Talking about killing the buzz, Starz’s Hightown is all about a buzz that at first dose seems to have long since lost its luster. Already streaming on the Starz app before this weekend’s on-air premiere, a Cape Cod-set murder shoots up this sometimes self-consciously gritty dive into sex, drugs and redemption from creator Rebecca Cutter and starring Chicago Fire regular Monica Raymund.
Strip away the piercing portrayal of Raymund’s inquisitive and strung-out Marine Fisheries Service agent Jackie Quinones’ struggles with illicit substances and recovery, and the gender-bent cop clichés of the series from Cutter, Bruckheimer, Gary Lennon, Jonathan Littman and KristieAnne Reed isn’t addictive TV. Standard mystery plots, corrupt cops, and drug kingpin storyline aside, you actually can’t strip that piercing portrayal away from Hightown, it is successfully the soiled but hard beating heart of the show.
Overall, the ride of Hightown is rocky, but the lows of the opioid epidemic and the hard realities of substance abuse are a high unto themselves, with light at the end of the tunnel.
Still with all that is to be discovered in on the narrative streets of Hightown, the real jewel in the TV crown this week is The Great, which debuted on Hulu earlier today.
Taking well-played liberties with history and based on Oscar nominee Tony McNamara’s 2008 stage satire of the same name, The Great weaves between comedy and drama with an assurance that is underpinned by Fanning’s restrained performance as a young Catherine, who is not yet Great and ruler of all she surveys.
As he did in the 2018 film The Favourite, McNamara plots out the evolution of a young woman at the near center of a royal court pustulating with corruption and decadence. As you can see over the 10 episodes that dropped on the Disney-dominated streamer this morning, The Great isn’t great TV – but it’s no Potemkin village either.
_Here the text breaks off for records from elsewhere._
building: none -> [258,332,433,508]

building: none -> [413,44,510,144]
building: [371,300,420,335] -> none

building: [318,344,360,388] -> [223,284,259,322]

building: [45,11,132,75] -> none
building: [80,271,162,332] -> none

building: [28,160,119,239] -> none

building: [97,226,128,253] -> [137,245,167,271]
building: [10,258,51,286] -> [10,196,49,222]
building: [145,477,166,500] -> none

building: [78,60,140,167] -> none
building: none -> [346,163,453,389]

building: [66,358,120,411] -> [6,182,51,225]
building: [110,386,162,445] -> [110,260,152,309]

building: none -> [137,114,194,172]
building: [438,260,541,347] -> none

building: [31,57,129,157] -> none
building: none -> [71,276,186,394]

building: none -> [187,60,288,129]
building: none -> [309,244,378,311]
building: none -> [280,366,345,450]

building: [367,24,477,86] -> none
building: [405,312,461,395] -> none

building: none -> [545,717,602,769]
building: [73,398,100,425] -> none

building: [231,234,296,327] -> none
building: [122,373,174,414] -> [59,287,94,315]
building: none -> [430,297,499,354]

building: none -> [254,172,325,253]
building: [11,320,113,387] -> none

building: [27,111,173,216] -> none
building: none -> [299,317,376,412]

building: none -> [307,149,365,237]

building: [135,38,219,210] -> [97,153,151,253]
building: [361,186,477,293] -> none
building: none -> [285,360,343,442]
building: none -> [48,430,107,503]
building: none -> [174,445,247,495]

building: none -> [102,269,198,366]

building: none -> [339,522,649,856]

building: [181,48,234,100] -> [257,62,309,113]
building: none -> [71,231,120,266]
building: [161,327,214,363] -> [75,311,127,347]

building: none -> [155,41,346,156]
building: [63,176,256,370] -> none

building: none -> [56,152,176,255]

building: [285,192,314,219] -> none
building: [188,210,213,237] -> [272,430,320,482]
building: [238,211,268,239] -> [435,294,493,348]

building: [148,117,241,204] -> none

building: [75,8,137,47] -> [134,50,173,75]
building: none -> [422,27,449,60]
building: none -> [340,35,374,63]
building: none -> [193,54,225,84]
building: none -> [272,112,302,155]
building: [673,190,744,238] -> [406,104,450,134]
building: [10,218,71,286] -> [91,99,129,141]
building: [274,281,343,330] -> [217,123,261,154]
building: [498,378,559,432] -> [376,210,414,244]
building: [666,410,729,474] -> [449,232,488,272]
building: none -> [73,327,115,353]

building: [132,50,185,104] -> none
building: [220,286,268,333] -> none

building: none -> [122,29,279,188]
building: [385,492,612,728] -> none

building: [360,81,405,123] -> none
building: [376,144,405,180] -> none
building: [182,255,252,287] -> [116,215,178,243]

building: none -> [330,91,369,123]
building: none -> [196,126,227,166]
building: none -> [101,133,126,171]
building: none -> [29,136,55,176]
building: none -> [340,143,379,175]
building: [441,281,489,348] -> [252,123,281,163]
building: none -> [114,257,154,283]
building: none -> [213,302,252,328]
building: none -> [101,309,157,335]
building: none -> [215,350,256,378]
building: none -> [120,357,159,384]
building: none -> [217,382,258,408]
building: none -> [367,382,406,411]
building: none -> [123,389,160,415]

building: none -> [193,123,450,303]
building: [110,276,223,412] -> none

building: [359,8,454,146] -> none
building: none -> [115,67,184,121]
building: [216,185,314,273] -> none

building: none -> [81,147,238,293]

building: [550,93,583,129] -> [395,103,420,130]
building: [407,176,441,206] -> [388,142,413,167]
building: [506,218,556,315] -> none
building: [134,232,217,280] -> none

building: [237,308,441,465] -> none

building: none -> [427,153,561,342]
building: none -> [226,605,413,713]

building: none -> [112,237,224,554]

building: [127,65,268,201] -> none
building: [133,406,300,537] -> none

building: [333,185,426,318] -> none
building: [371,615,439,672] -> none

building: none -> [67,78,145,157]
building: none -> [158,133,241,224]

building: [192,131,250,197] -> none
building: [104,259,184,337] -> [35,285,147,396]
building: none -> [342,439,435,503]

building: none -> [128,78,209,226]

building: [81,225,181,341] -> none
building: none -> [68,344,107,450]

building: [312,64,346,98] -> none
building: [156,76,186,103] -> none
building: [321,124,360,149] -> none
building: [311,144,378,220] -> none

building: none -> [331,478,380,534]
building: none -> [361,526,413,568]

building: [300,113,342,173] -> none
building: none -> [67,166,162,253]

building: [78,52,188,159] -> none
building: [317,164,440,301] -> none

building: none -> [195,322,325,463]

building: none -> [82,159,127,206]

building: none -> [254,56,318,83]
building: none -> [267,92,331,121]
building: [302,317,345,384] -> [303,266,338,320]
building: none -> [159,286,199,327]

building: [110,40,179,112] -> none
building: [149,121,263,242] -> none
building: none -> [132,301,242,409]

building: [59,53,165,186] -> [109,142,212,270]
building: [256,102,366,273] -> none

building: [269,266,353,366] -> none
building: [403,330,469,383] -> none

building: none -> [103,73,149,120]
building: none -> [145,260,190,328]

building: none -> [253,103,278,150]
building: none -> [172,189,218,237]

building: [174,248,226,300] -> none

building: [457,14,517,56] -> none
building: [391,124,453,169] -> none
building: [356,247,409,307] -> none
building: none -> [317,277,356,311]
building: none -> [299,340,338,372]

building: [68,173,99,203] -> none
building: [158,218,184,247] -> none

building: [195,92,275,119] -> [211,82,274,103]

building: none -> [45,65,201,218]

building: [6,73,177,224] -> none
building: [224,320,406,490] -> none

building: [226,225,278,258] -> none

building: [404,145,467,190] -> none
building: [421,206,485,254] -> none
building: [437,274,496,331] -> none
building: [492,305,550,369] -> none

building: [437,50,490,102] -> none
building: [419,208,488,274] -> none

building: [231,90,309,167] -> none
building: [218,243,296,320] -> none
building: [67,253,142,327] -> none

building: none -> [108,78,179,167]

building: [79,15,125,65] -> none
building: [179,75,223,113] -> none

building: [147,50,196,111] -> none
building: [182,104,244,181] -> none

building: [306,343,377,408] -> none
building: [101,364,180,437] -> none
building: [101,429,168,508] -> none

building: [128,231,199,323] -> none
Watching Super 8 alum Fanning arrive in Russia to an arranged marriage with her often stumbling and insecure husband Peter II, played wonderfully on a near-doltish high note by Nicholas Hoult, you know that you’re in for a really good coup treat. Also starring Phoebe Fox, Adam Godley, Gwilym Lee, Charity Wakefield, Douglas Hodge, Sacha Dhawan, Sebastian de Souza, Bayo Gbadamosi and Belinda Bromilow, this series produced by Civic Center Media in association with MRC Television admirably surveys a young woman battling the constraints of gender and the times to set off on her own journey and the destination of ultimate power.
No spoilers, but The Great grabs the best tradition of Apple TV+’s breakout series Dickinson and the best bits of the very good Olivia Colman-led Favourite to show some devilish sense and modern sensibility.
So, check out Hightown this Sunday on Starz, but don’t miss The Great on Hulu. It’s worth a royal binge, and hence is crowned the show you have to watch this week.